# PROVIDED PASSAGE
[Start of section]
Among his many commitments, Schwader offers a Bard Core Shakespeare Workshop for actors of all levels, a program he conceived in Chicago in 2006; it is also the central component of his Shakespeare in Performance class at Avila. What students take from the course “is the most important and most difficult to practice element in acting: listening,” he says. “I’m very passionate about this process and am continually surprised by the results.”
This past fall, Schwader directed Noel Coward’s “Hay Fever” at Avila and narrated KC Chorale’s “A Christmas Carol.” He taught a class on body language/non-verbal communication at the Transition Center of Kansas City (TCKC), part of the Restorative Reentry Community (RRC) project.
Capping it all off, he’s joined the board of The Theatre Community Fund of Kansas City (TCFKC), which supports theatre artists, technicians and staff during lean times.
He expects to start working with Heart of America Shakespeare Festival soon and has already been cast as Father Flynn in “Doubt” for KC Actors in February/March of 2025.
“I bear a charmed life,” said Macbeth. Schwader feels the same.
“I’m an actor, director, teacher, friend, acquaintance, son, grandson, brother, uncle, husband, and father,” he says. “I’m lucky to be so many people all in one.”
[End of section]
# TASK LIST
[A] Answer these questions using the Schwader profile:
(i) In which city and year did Schwader conceive his Bard Core Shakespeare Workshop?
(ii) Which play did he direct at Avila this past fall?
(iii) What role has he been cast in for "Doubt" with KC Actors?
[B] In the Schwader profile, switch "class" to "course" and write out the text starting at "Among his many" and ending at "Community (RRC) project.".
[C] Translate this sentence from the Schwader profile into Spanish: "Capping it all off, he’s joined the board of The Theatre Community Fund of Kansas City (TCFKC), which supports theatre artists, technicians and staff during lean times."

# INFORMATION SUPPLIED
[Start of section]
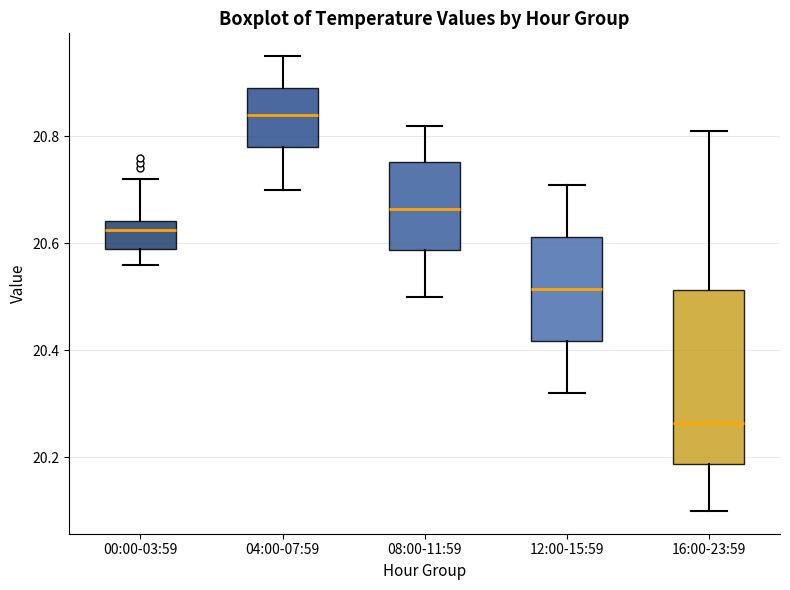

Which box's median line is the lowest?

16:00-23:59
[End of section]
# ANSWERS BY TASK
[A]
(i) Chicago, in 2006.
(ii) Noel Coward's "Hay Fever."
(iii) Father Flynn.

[B]
Among his many commitments, Schwader offers a Bard Core Shakespeare Workshop for actors of all levels, a program he conceived in Chicago in 2006; it is also the central component of his Shakespeare in Performance course at Avila. What students take from the course “is the most important and most difficult to practice element in acting: listening,” he says. “I’m very passionate about this process and am continually surprised by the results.”
This past fall, Schwader directed Noel Coward’s “Hay Fever” at Avila and narrated KC Chorale’s “A Christmas Carol.” He taught a course on body language/non-verbal communication at the Transition Center of Kansas City (TCKC), part of the Restorative Reentry Community (RRC) project.

[C] Para rematarlo todo, se ha unido a la junta directiva de The Theatre Community Fund of Kansas City (TCFKC), que apoya a artistas, técnicos y personal de teatro en tiempos de escasez.